The functions of the LIC should be considered vis-a-vis the functions of the private sector. We have seen in the past that North-Eastern sector is a sensitive area. We have no objection to private companies going there, but the companies having foreign investment should be restricted from going to the North-East. Why am I saying so? It is better to ask the Home Ministry, not me. In the guise of the agents of LIC and other companies, many persons will land there and contribute to destabilisation. That has to be monitored by the Government in one way or the other. You know that at one time, there used to be a lot of foreigners in the tea industry and other industries. Gradually, the Government of India had to ask them to go back and Indians took over. They have to see on this factor also.

Mr. Deputy-Speaker Sir, Shri Bhakta is not here. You are from Lakshadweep. He told me that neither Andaman and Nicobar Islands nor Lakshadweep was looked after by the LIC. I do not know whether it is correct or not. You cannot speak sitting on the Chair. I am speaking and you look at me. In these sectors also, the insurance companies can get better business than in many of the big cities because people use to keep their money in a place where it is secured. As you know, many of the finance companies have ditched money of the investors in this country. The Government is taking action, but it is a long process. So, more branches of the LIC should be opened in remote areas. Let cities be taken over by the private companies. Let the expansion of the LIC be in the rural areas, in the remote areas whereby we can avail of the facilities provided by the LIC. At the same time, the message goes that the facilities to the rural sector and urban poor will be maintained.

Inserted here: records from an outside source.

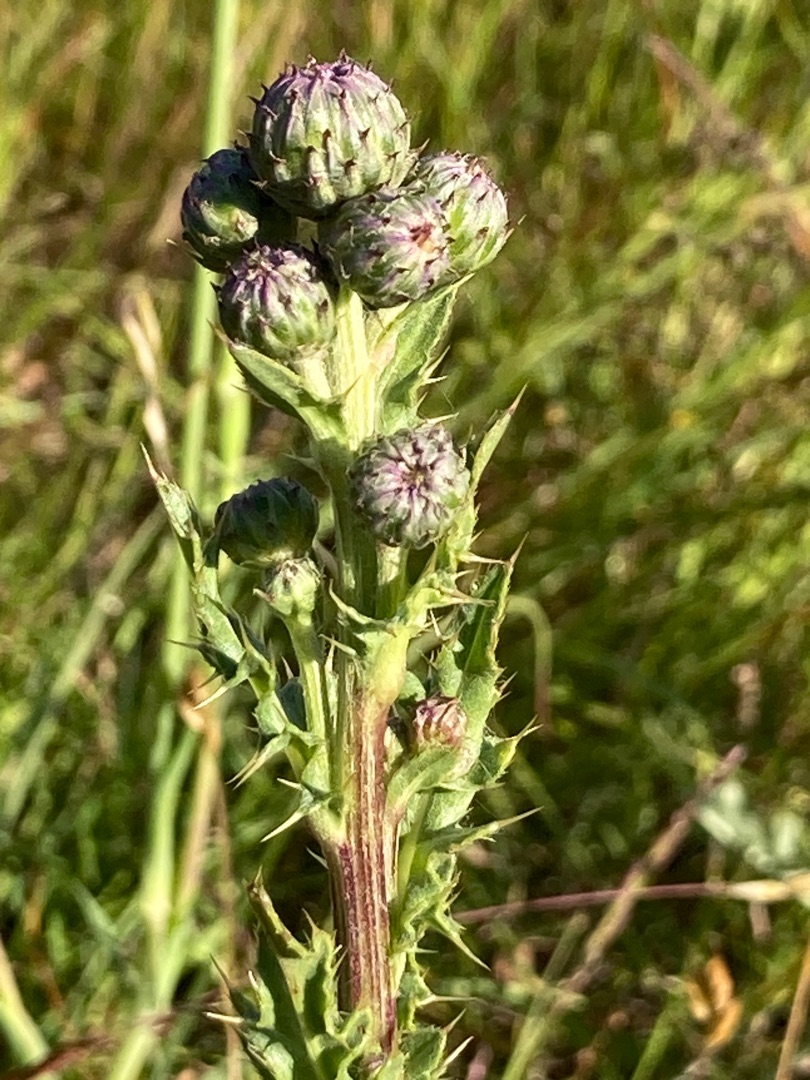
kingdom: Plantae
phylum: Tracheophyta
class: Magnoliopsida
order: Asterales
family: Asteraceae
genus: Cirsium
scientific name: Cirsium arvense
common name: Ager-tidsel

With these words, under constraint, I am supporting this Bill, which I was not supposed to do originally. But something came in the newspaper against me. I do not know how it came. My point was only that the issue has been mishandled by your managers. Many more Bills will come where we have to cooperate with you and you have to cooperate with us. Kindly tell them tonight that thus far and no further. When they go in front of Zee TV or Star TV, they become mad thinking that the whole nation is listening to them and they do not know what to say and what not to say. They should not say anything at the expense of the Government or at the expense of the relationship between friendly parties here. Everybody is here for constructive work.

Shri Nitish Kumar, are you listening to me?


SHRI SONTOSH MOHAN DEV : Okay, you are not listening. Let some Bill pertaining to your Ministry come. I will see how you get it passed.

Mr. Deputy-Speaker Sir, with these words, I request that ....

MR. DEPUTY-SPEAKER: Are you supporting it?

SHRI SONTOSH MOHAN DEV : No, I am not opposing it. I am toeing the line of my party. But we were hurt when it was equated with Rajivji. We do not want to see that. Whatever might be the constraints of the Government relating to CBI or other things, that is another issue. It should not be tagged up with this particular issue. Tomorrow, there will be a headline in the newspaper that the Congress party, at last, sacrificed Shri Rajiv Gandhi and taken Shri Jaswant Singh in their lap and supported the Bill. This also should not come. If it comes tonight, the situation may change overnight and voting is to take place tomorrow.